As Omicron races across the globe and hospitals teem with infected people, emergency rooms may also be filling up with people vulnerable to another epidemic: human trafficking. The Omicron surge presents a unique opportunity to do something about it. For people experiencing human trafficking, Covid testing, vaccination, and treatment may mark their only outside interaction with individuals who could enable them to access help and freedom.

Dr. Hanni Stoklosa

At any given time, it is estimated there are 24.9 million people in forced labor globally and we know many trafficking victims access healthcare.

Human traffickers prey on people in vulnerable groups such as migrants, people of color, or those with disabilities. Traffickers tend to exploit people in low-wage sectors like nannying, house cleaning, landscaping, agriculture, fishing, commercial sex work, and home health services. Through a mixture of manipulation, threats, violence and debt, traffickers trap their victims in lives of servitude. There is no one sign that someone is trafficked, and the first clue is often the type of work they do. They may have injuries related to their work, be more fearful than I would suspect for the circumstances, or have no idea how they got to my hospital.

Throughout the pandemic, trafficked people were forced to keep working despite limited access to personal protective equipment. Many got Covid and some died.

A missed opportunity

During the Delta surge, the medical community missed a huge opportunity that we should not repeat. Because many trafficked individuals are often considered essential workers, they may be prioritized for Covid testing and vaccination. I urge all health care workers to seize the opportunity to assess their patients for human trafficking.

It may seem heretical to suggest adding more to the plate of clinicians who are drowning and systems that are bursting at the seams. Yes, I do see the National Guard in my emergency department, a stark reminder of how thin the healthcare workforce is stretched. Like so many of my colleagues, I am body and soul tired. My face hurts from the etchings of the N95 mask that I am afraid to take off during shift, even for a sip of water.

And yet, despite the teeming waiting room, when I encounter patients with telltale characteristics of vulnerability to trafficking, I pull up a stool, look my patient in the eyes and open the conversation.

“As your doctor I care about your health. And I believe your health is related to the work you do. Some of my patients are in situations where their boss is controlling them, maybe threatening them or their family, holding onto their documents, not paying them. Has that ever happened to anyone you know or to you? I ask because I care about you, and we have resources to help people when they’re trapped in situations like that.”

Over the years patients have responded in many ways to my trafficking inquiry. Some disclose their trafficking situation and say, “I was praying for someone to ask me a question!” Others say, “Thank you, I will share this information with my community!” They are universally grateful.

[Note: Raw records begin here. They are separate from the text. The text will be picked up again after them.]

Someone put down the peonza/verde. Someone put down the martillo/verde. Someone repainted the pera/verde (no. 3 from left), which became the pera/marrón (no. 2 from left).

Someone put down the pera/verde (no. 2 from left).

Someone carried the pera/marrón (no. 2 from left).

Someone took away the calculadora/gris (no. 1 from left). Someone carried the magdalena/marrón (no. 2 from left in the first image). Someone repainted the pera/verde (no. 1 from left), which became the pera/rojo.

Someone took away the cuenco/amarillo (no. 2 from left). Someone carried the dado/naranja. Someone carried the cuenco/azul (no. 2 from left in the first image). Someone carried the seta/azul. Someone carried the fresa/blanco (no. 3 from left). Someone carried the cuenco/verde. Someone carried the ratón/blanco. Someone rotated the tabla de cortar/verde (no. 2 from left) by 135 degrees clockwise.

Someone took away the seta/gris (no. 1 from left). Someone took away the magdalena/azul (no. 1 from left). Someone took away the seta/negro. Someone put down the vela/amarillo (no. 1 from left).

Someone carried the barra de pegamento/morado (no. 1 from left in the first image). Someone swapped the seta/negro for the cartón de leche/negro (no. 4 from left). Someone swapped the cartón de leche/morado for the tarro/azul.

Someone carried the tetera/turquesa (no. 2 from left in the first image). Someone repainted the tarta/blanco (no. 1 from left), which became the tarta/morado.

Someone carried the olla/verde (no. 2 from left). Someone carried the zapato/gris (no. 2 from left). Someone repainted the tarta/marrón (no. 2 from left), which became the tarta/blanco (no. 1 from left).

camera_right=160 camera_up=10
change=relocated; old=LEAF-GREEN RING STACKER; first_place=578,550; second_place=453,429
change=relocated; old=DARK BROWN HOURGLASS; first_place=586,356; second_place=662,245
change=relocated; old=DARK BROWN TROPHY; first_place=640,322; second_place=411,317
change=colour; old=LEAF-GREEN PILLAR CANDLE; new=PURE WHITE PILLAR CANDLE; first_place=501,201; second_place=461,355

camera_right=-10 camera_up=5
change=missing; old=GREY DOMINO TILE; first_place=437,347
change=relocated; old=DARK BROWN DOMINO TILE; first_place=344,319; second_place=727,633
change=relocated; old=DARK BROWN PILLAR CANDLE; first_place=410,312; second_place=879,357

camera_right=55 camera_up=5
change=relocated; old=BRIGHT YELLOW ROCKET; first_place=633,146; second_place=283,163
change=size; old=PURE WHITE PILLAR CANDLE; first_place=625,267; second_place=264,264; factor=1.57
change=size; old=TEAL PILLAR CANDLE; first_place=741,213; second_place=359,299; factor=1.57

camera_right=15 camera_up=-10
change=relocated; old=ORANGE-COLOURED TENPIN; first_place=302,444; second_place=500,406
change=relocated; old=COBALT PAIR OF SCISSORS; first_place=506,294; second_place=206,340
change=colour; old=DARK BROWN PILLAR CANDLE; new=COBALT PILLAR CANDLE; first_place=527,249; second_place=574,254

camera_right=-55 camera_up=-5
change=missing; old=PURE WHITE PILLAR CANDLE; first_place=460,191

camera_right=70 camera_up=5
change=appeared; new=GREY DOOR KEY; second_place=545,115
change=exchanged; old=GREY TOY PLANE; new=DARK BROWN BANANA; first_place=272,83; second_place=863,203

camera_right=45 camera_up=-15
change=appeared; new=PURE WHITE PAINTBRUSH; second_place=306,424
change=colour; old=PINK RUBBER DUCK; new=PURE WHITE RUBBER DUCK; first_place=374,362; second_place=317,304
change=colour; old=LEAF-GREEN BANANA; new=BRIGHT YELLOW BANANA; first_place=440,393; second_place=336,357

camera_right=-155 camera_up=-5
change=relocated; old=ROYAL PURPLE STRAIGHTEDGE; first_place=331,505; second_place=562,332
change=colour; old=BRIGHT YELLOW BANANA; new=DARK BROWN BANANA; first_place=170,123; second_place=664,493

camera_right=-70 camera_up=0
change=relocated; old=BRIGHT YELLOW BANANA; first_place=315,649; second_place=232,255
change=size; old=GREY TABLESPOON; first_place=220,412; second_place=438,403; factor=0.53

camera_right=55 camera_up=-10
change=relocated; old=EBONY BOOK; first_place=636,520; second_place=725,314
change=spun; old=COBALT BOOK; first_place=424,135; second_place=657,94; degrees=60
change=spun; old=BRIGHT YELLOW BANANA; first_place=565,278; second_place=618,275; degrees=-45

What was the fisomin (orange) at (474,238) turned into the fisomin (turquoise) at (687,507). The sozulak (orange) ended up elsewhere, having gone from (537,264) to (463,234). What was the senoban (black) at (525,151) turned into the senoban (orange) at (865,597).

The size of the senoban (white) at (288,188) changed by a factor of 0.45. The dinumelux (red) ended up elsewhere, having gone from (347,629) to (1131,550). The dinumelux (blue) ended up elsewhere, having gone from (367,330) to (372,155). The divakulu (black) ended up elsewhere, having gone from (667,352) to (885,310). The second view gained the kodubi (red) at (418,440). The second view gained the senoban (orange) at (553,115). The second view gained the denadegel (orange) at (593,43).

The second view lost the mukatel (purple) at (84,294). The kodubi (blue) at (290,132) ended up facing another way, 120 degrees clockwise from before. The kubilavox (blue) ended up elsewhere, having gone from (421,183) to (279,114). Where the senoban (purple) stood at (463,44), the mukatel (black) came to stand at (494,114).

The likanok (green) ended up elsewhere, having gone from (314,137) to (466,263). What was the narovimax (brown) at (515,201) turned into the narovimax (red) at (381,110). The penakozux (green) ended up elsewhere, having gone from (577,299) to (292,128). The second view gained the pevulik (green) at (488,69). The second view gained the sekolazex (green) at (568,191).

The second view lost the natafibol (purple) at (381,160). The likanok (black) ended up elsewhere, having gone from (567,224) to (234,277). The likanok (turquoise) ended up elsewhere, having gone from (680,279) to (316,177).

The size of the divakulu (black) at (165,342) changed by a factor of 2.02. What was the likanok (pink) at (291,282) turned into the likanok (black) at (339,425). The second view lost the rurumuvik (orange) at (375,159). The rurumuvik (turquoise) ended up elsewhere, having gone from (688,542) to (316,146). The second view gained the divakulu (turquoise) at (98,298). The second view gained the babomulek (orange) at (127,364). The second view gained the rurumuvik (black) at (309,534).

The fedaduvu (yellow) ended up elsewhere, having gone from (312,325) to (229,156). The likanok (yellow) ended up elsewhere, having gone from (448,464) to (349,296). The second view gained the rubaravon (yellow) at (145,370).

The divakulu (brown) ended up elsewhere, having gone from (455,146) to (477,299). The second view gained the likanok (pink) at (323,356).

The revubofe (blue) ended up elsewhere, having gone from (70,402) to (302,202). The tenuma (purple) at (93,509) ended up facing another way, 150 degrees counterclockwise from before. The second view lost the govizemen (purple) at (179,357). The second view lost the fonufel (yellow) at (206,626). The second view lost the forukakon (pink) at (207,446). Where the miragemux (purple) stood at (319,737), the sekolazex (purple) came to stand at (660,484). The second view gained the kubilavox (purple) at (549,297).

I see each of these conversations about exploitation with my patients as planting seeds. Perhaps that patient will tell someone in her community about the fact that they have rights, or that my emergency department is a safe place to get help. Perhaps the next patient will ask for help. It is not my job to know when those seeds will sprout, just to plant them.

Making a difference

February is on track for Covid to continue to pummel country after country. Health care professionals have an opportunity and responsibility to be ready to respond to those experiencing trafficking who may only visit us during this brief window of time.

Simple interventions can make a big difference. It doesn’t have to take long. It doesn’t have to be complicated. Health professionals can ask simple questions about work and exploitation in the privacy of a Covid-precautions room.

But it’s not just doctors and health care workers who can make a difference. Everyone else can learn the warning signs and how to refer people for help.

As Omicron brings trafficking victims out of the woodwork, let us all be ready to plant seeds of freedom.